**WHAT YOU ARE ASKED TO DO:** Copy every line of the data below word for word, leaving out the pictures.
•••••
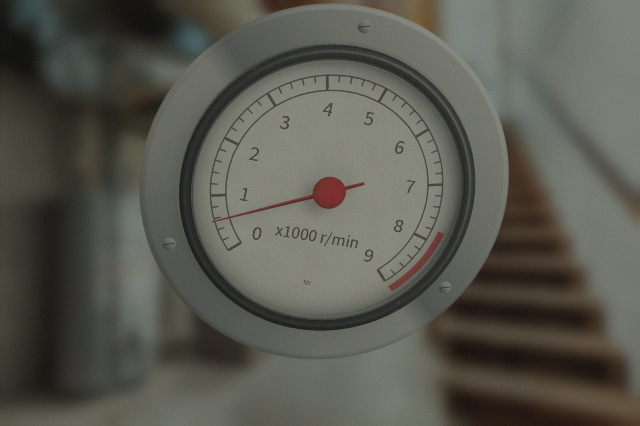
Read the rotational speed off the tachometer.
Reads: 600 rpm
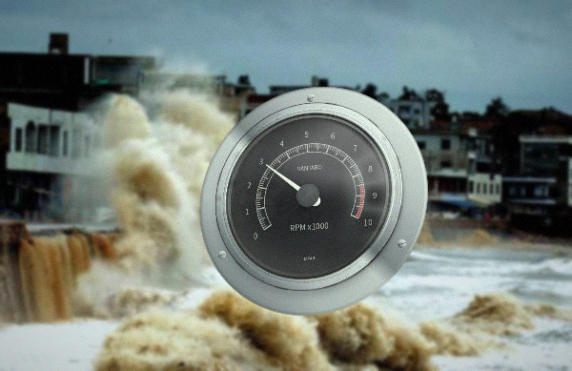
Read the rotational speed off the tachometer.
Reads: 3000 rpm
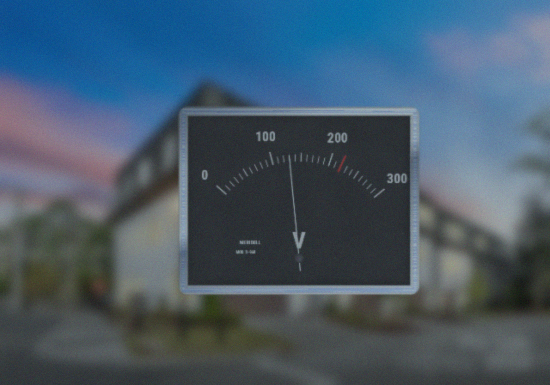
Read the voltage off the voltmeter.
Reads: 130 V
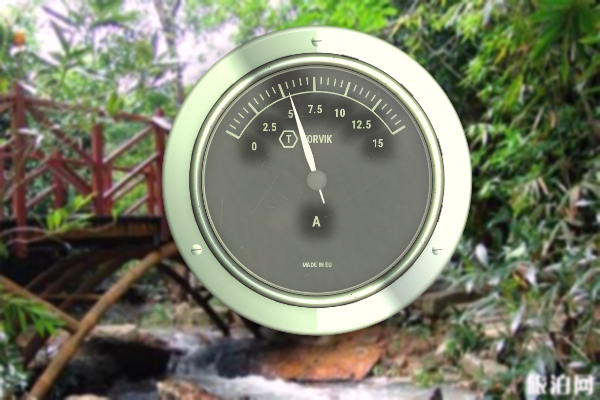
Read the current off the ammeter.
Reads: 5.5 A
•••••
**RESPONSE AREA:**
Read the rotational speed off the tachometer.
Reads: 600 rpm
Read the rotational speed off the tachometer.
Reads: 3000 rpm
Read the voltage off the voltmeter.
Reads: 130 V
Read the current off the ammeter.
Reads: 5.5 A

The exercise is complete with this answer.